_Instructions for the task_
Take the line with "Add a lens line" and every line after it, through the end of the listing, and give them again exactly, pictures excluded.
>>>>>
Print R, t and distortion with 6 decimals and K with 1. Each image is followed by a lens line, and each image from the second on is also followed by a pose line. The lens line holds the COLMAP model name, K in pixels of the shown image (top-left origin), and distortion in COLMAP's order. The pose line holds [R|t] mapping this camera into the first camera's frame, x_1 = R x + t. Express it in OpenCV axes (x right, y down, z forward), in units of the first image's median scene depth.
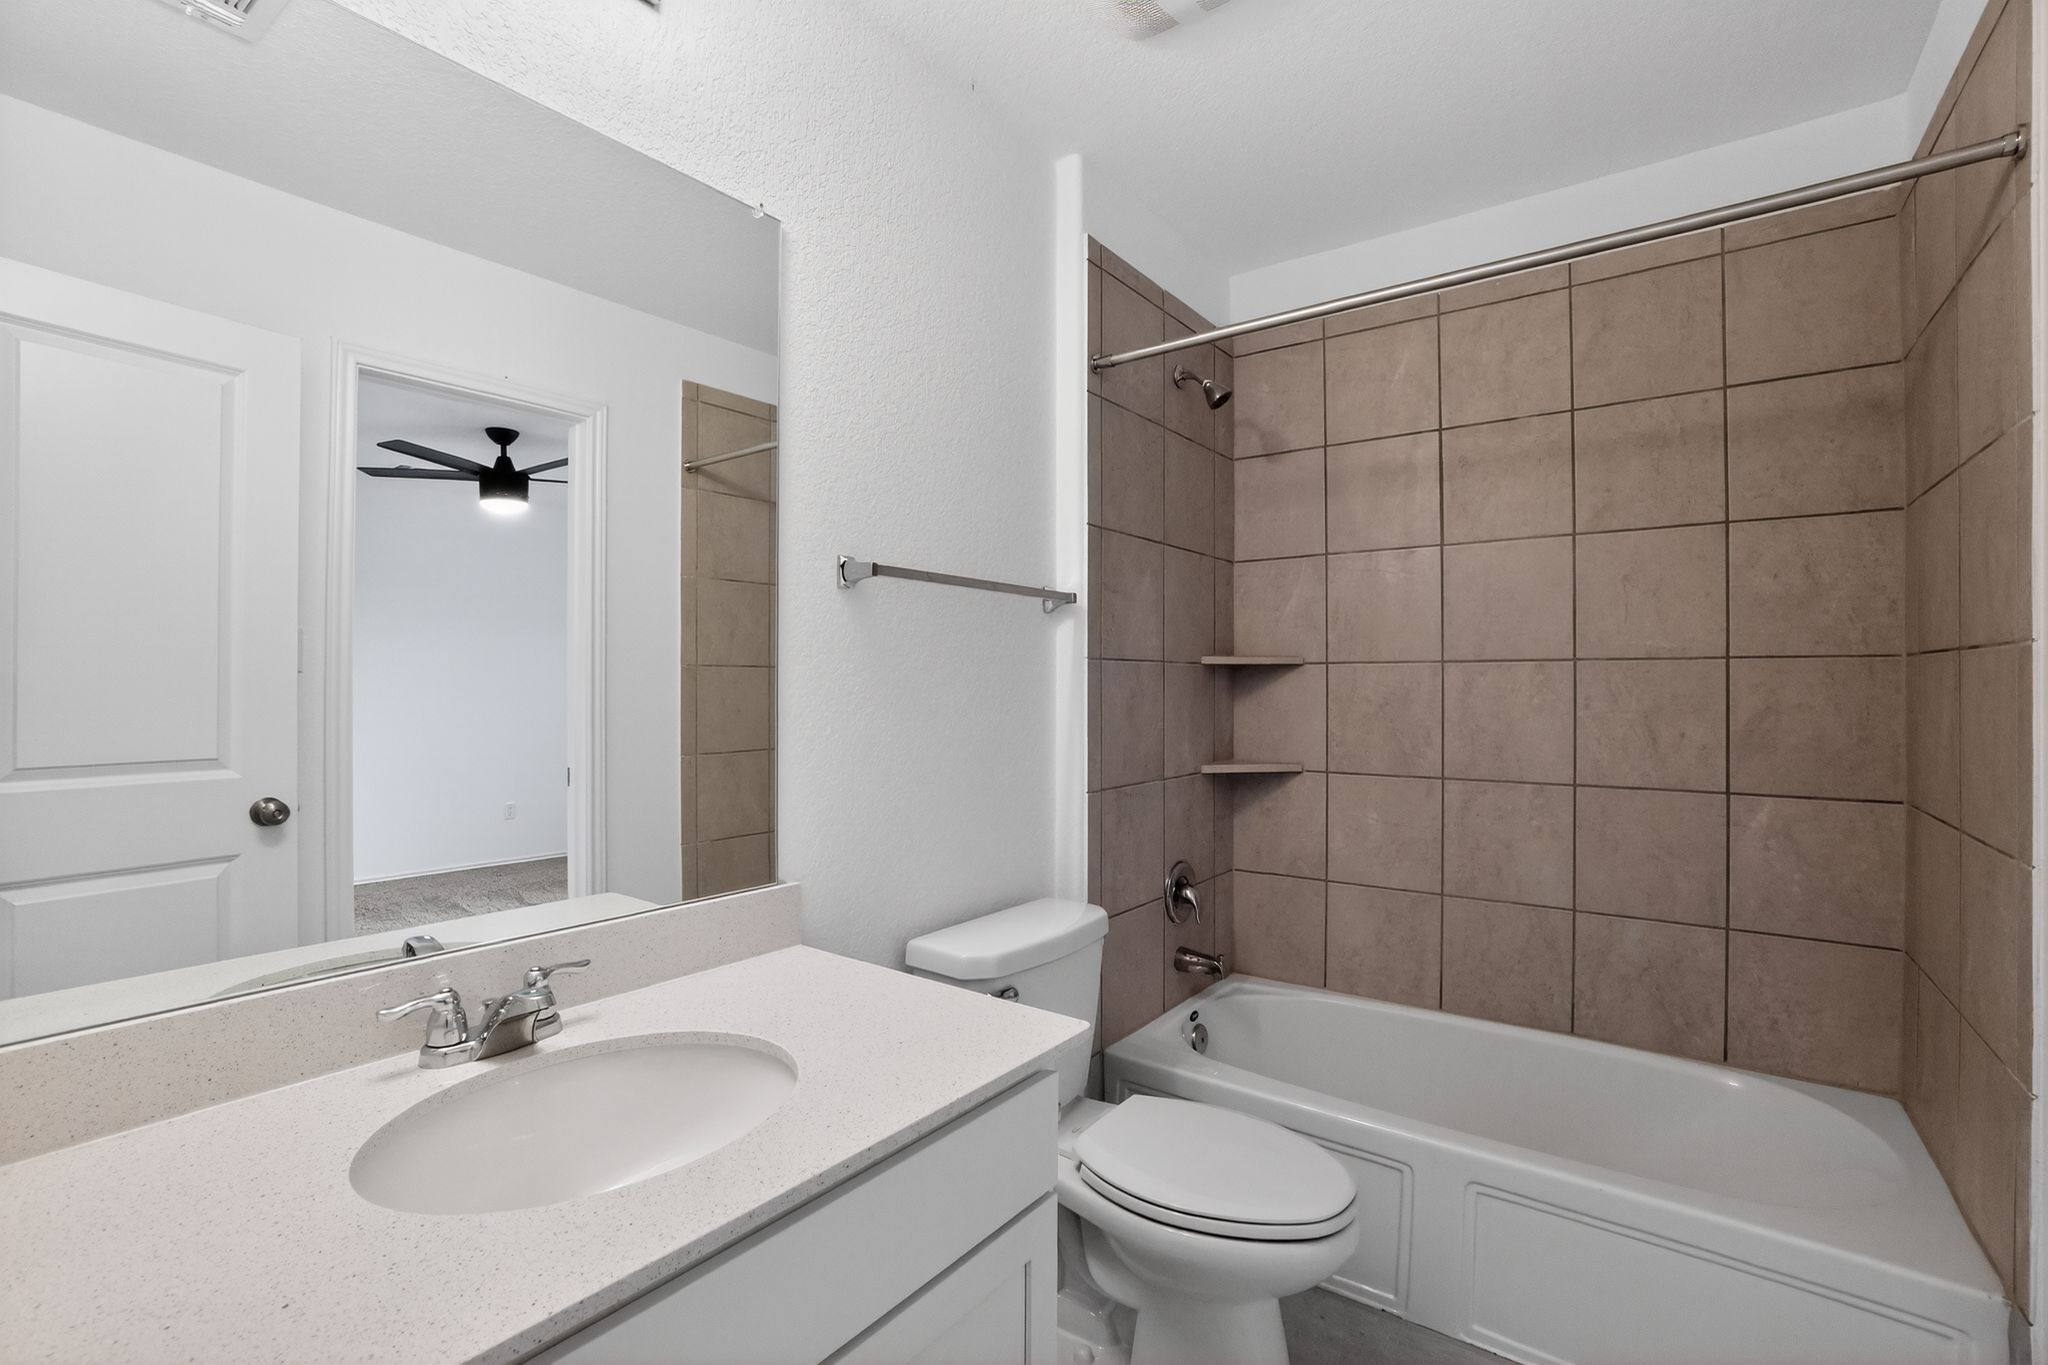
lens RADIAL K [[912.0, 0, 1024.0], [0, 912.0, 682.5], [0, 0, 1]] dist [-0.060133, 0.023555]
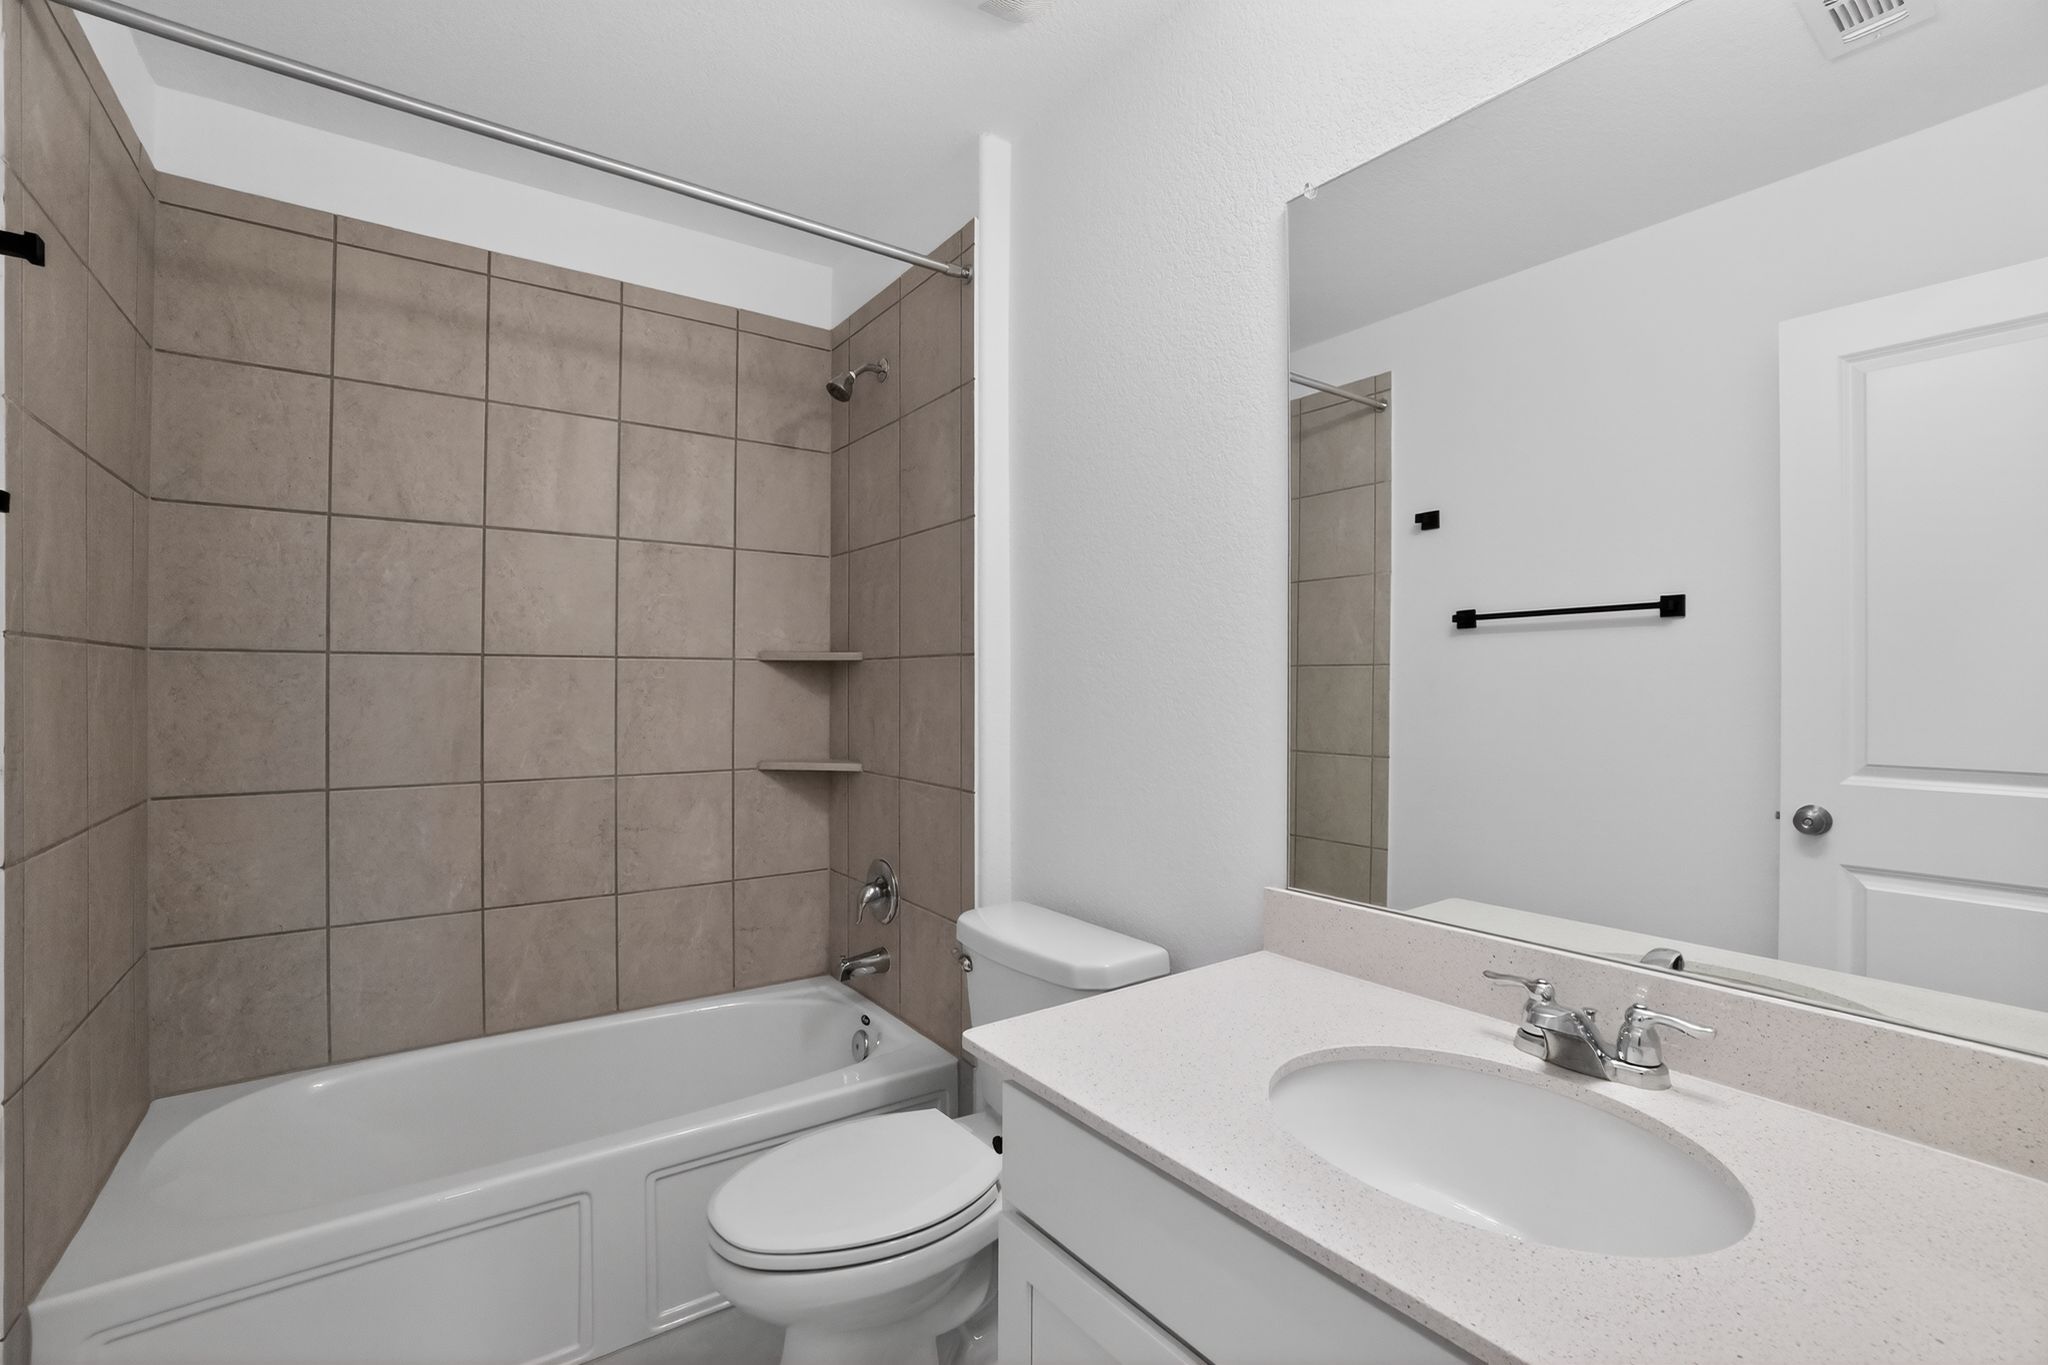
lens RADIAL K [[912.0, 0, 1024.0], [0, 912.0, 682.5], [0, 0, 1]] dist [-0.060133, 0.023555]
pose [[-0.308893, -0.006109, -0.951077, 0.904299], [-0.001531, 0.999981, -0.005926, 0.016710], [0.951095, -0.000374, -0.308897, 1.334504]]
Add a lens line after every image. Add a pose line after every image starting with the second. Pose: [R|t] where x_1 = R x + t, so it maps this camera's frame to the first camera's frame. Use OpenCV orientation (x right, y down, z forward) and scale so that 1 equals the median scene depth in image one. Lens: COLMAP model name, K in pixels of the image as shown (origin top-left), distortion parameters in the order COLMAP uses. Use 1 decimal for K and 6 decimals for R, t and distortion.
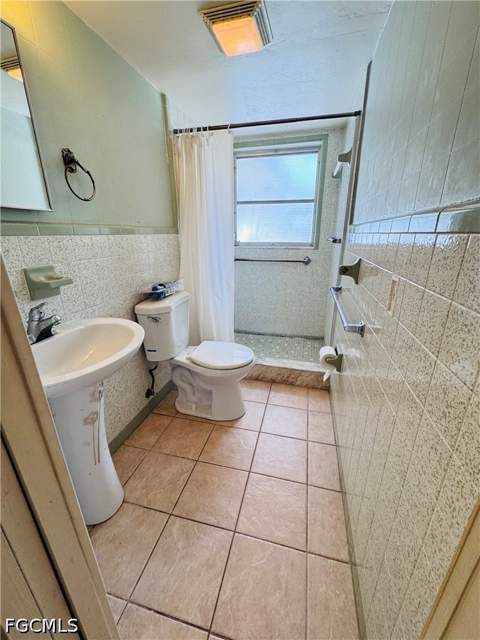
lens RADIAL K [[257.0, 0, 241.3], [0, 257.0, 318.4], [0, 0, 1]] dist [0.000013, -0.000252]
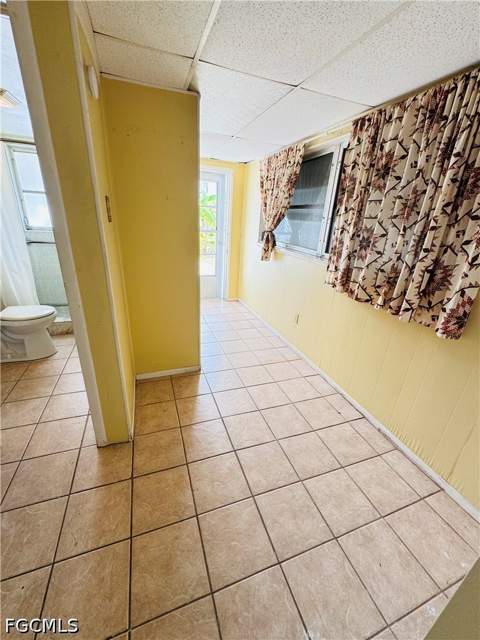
<<<<<
_Response to this exercise_
Add a lens line after every image. Add a pose line after every image starting with the second. Pose: [R|t] where x_1 = R x + t, so it maps this camera's frame to the first camera's frame. Use OpenCV orientation (x right, y down, z forward) and scale so that 1 equals the median scene depth in image one. Lens: COLMAP model name, K in pixels of the image as shown (origin top-left), distortion parameters in the order COLMAP uses. Use 1 decimal for K and 6 decimals for R, t and distortion.
lens RADIAL K [[257.0, 0, 241.3], [0, 257.0, 318.4], [0, 0, 1]] dist [0.000013, -0.000252]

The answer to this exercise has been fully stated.